My first museum stop was the nearby Swiss National Museum (Schweizerisches Landesmuseum). Lots to see, including a large special exhibition on Roman gold finds from that area and the surrounding countries. Next I tried navigating the tram system and encountered a very hostile, unhelpful tram conductor, who put me in a very bad mood. I decided it was time to visit the zoo, in particular the Masoala Rainforest, an indoor Madagascan rainforest, a good place to warm up.

When I got to the zoo, I realized that I was just in time for the penguin parade, so that's where I went first. The penguins changed my mood completely; they're so much fun and so funny to watch! They seem like very proud birds, and I think they enjoy being paraded through the zoo with everyone smiling at them along the way. From there I went to the rainforest. I tried taking pictures, but the change from cold to steamy made it difficult, so I just went on my way.

Muehlerama
Muehlerama

In one of my tourist brochures, I had seen an interesting looking exhibition advertised: "Food and Power: An exhibition about feasting, slaughtering and starving". It was at Mühlerama, an old mill and museum a bit out of the way. I'm really glad I went. The exhibition talked about how unconscious we are of the power we exercise while eating: we are killing life forms and turning them into a part of us. Control of food is also one of the strongest forms of political control there is.

After I finished going through the special exhibition, I walked around the mill.
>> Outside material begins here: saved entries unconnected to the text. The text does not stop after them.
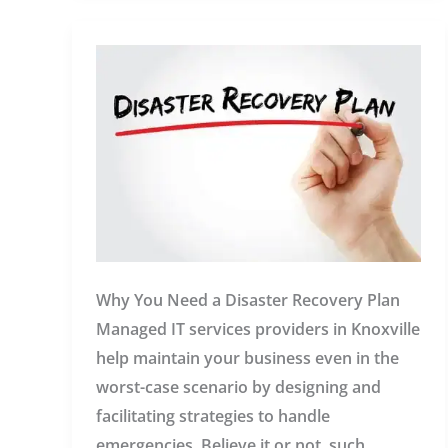
Knoxville:
Your
IT
in
Safe
Hands
Why You Need a Disaster Recovery Plan
Managed IT services providers in Knoxville
help maintain your business even in the
worst-case scenario by designing and
facilitating strategies to handle
emergencies. Believe it or not, such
At the top was a slide, down which flour sacks used to be sent. Next to the slide were some old flour sacks, and visitors were invited to slide down themselves. I was very tempted but hesitant. Finally, though, I decided I had to try it: a few seconds of relived childhood.

I took the tram back toward town and walked around a bit more, but it was very cold, so I took the tram back to P's. I got a little lost, but I eventually found his place again. He was there, and after he checked a few things off his to-do list, and after I warmed up a bit, we went out to dinner. I had requested East Asian, because I hadn't (and still haven't) really had much East Asian food since coming to Europe. We had Thai, and it was very good. We were going to go straight back to his place afterward, but walking by a café, P decided he needed a digestif espresso. I had a beer. We ended up staying for a bit and talking about this, that and the other. I asked P what stereotypes the Swiss have of each other, and P told me that the different Swiss language groups don't really live with each other: they live next to each other.

When we got back to P's place, we shared a Guinness and went to bed. I had one more city to visit in the morning.